Background: At a time when the molecular epidemiology of methicillin-resistant Staphylococcus aureus (MRSA) was changing, we sought to characterize several genotypic markers and glycopeptide susceptibility features of clinical isolates from patients with bacteraemia.
Methods: One hundred and sixty-eight MRSA bloodstream isolates obtained from three multicentre clinical trials were microbiologically and genotypically characterized.

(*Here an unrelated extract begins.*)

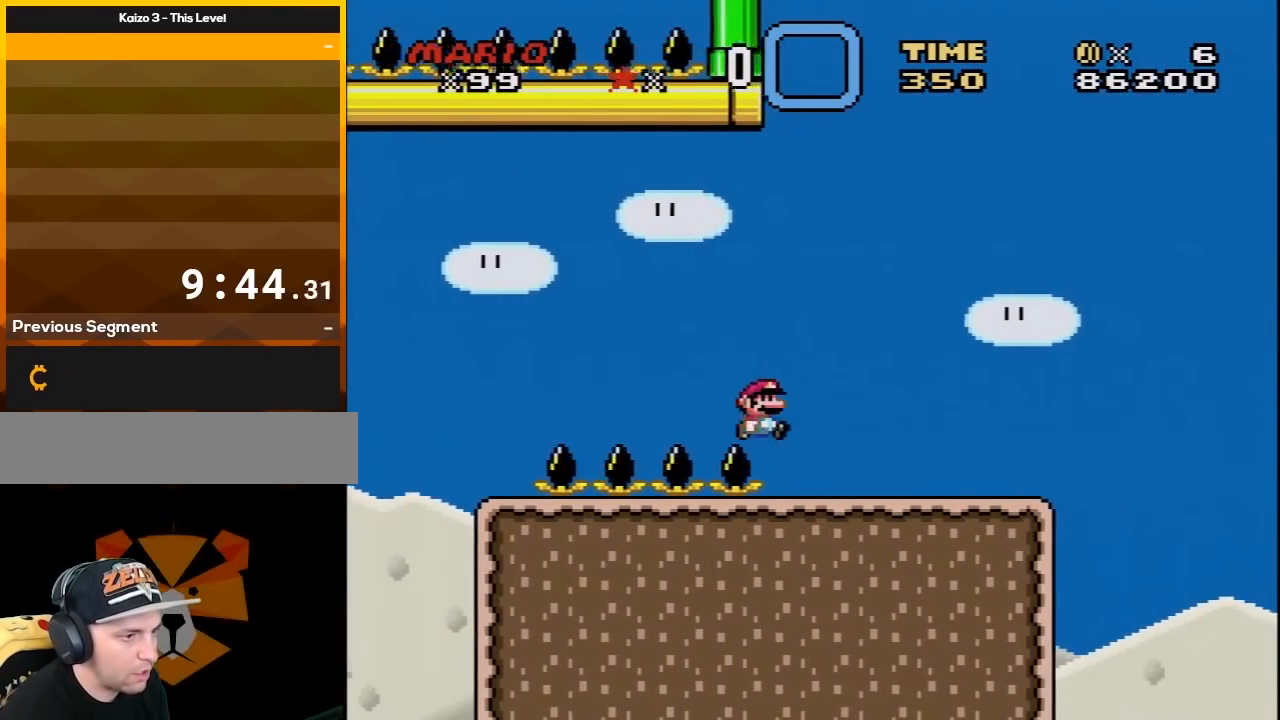
{"buttons": ["B", "Y", "DPAD_RIGHT"], "events": [[483, "B", "down"]]}
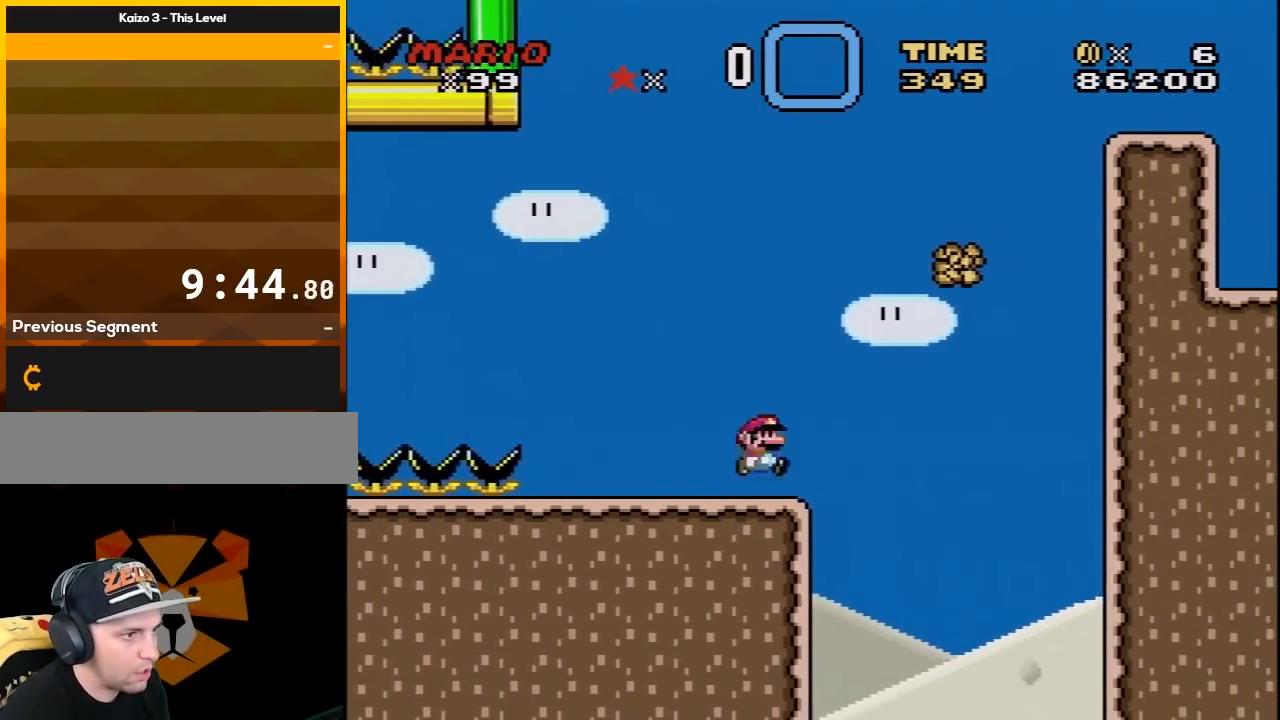
{"buttons": ["Y"], "events": [[83, "DPAD_LEFT", "down"], [83, "DPAD_RIGHT", "up"], [83, "DPAD_UP", "down"], [250, "B", "up"], [267, "X", "down"], [300, "Y", "up"], [333, "X", "up"], [333, "Y", "down"], [450, "DPAD_LEFT", "up"], [450, "DPAD_UP", "up"]]}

Results: All isolates were susceptible to vancomycin (MIC < or = 2 mg/L); 38% belonged to accessory gene regulator (agr) group I, 52% belonged to group II and 10% belonged to group III. Typing of the staphylococcal cassette chromosome mec (SCCmec) showed that 67% were type II and 33% were type IV. The agr group II polymorphism was associated with SCCmec II (P < 0.001). Fifty-three percent of SCCmec II and 27% of SCCmec IV isolates had vancomycin MICs > or =1 mg/L (P = 0.001). One hundred percent of agr II strains were predicted to be members of clonal complex 5. SCCmec II was the genetic marker most predictive of vancomycin MICs of > or =1 mg/L. SCCmec IV isolates were more likely to have vancomycin MICs < or =0.5 mg/L.
Conclusions: Given that SCCmec IV is a marker for a community-based organism for which less prior vancomycin exposure is predicted, we conclude that prior antibiotic exposure in agr group II organisms may account for their increased vancomycin MICs.